— Task to carry out —
Present the lines from the beginning of the material through the line containing "Para isto você", inclusive, as a numbered list. Omit blank lines and the pictures.

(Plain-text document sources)
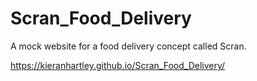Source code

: # Scran_Food_Delivery
A mock website for a food delivery concept called Scran. 

https://kieranhartley.github.io/Scran_Food_Delivery/

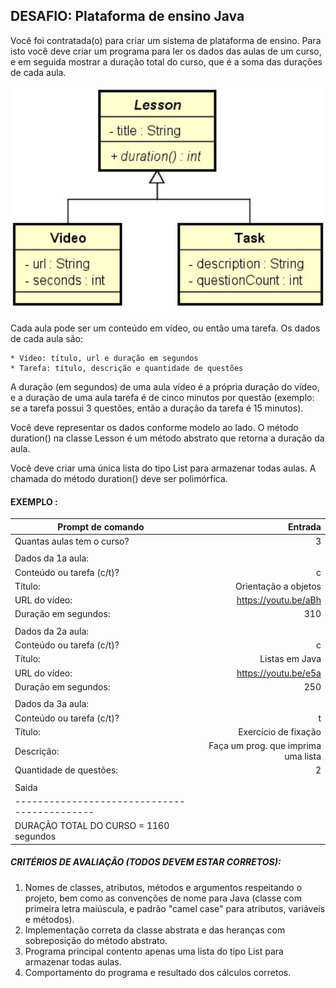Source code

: ## DESAFIO: Plataforma de ensino Java

Você foi contratada(o) para criar um sistema de plataforma de ensino.
Para isto você deve criar um programa para ler os dados das aulas de um curso, e em seguida mostrar a duração total do curso, que é a soma das durações de cada aula.

<div align="center">
    <img alt="Model Lesson" title="Model Lesson" width="550px" src="https://github.com/jciterceros/DevSuperior/blob/5c56de68e7122aec755ff7edf0207f6bb8f2bc8e/01%20-%20Java%20e%20Programacao%20Orientada%20a%20Objetos%20Expert/007%20-%20Desafio%20Plataforma%20de%20ensino/src/assets/ModelDomain.png">
</div>

Cada aula pode ser um conteúdo em vídeo, ou então uma tarefa.
Os dados de cada aula são:

    * Vídeo: título, url e duração em segundos
    * Tarefa: título, descrição e quantidade de questões

A duração (em segundos) de uma aula vídeo é a própria duração do vídeo, e a duração de uma aula tarefa é de cinco minutos por questão (exemplo: se a tarefa possui 3 questões, então a duração da tarefa é 15 minutos).

Você deve representar os dados conforme modelo ao lado. O método duration() na classe Lesson é um método abstrato que retorna a duração da aula.

Você deve criar uma única lista do tipo List<Lesson> para armazenar todas aulas. A chamada do método duration() deve ser polimórfica.

#### EXEMPLO :

| Prompt de comando                            |                             Entrada |
| -------------------------------------------- | ----------------------------------: |
| Quantas aulas tem o curso?                   |                                   3 |
|                                              |                                     |
| Dados da 1a aula:                            |                                     |
| Conteúdo ou tarefa (c/t)?                    |                                   c |
| Título:                                      |                Orientação a objetos |
| URL do vídeo:                                |                https://youtu.be/aBh |
| Duração em segundos:                         |                                 310 |
|                                              |                                     |
| Dados da 2a aula:                            |                                     |
| Conteúdo ou tarefa (c/t)?                    |                                   c |
| Título:                                      |                      Listas em Java |
| URL do vídeo:                                |                https://youtu.be/e5a |
| Duração em segundos:                         |                                 250 |
|                                              |                                     |
| Dados da 3a aula:                            |                                     |
| Conteúdo ou tarefa (c/t)?                    |                                   t |
| Título:                                      |                Exercício de fixação |
| Descrição:                                   | Faça um prog. que imprima uma lista |
| Quantidade de questões:                      |                                   2 |
|                                              |                                     |
| Saida                                        |
| -------------------------------------------- |
| DURAÇÃO TOTAL DO CURSO = 1160 segundos       |

##### CRITÉRIOS DE AVALIAÇÃO (TODOS DEVEM ESTAR CORRETOS):

1. Nomes de classes, atributos, métodos e argumentos respeitando o projeto, bem como as convenções
   de nome para Java (classe com primeira letra maiúscula, e padrão "camel case" para atributos, variáveis e métodos).
2. Implementação correta da classe abstrata e das heranças com sobreposição do método abstrato.
3. Programa principal contento apenas uma lista do tipo List<Lesson> para armazenar todas aulas.
4. Comportamento do programa e resultado dos cálculos corretos.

— The answer —
1. Source code
2. : # Scran_Food_Delivery
3. A mock website for a food delivery concept called Scran. 
4. https://kieranhartley.github.io/Scran_Food_Delivery/
5. Source code
6. : ## DESAFIO: Plataforma de ensino Java
7. Você foi contratada(o) para criar um sistema de plataforma de ensino.
8. Para isto você deve criar um programa para ler os dados das aulas de um curso, e em seguida mostrar a duração total do curso, que é a soma das durações de cada aula.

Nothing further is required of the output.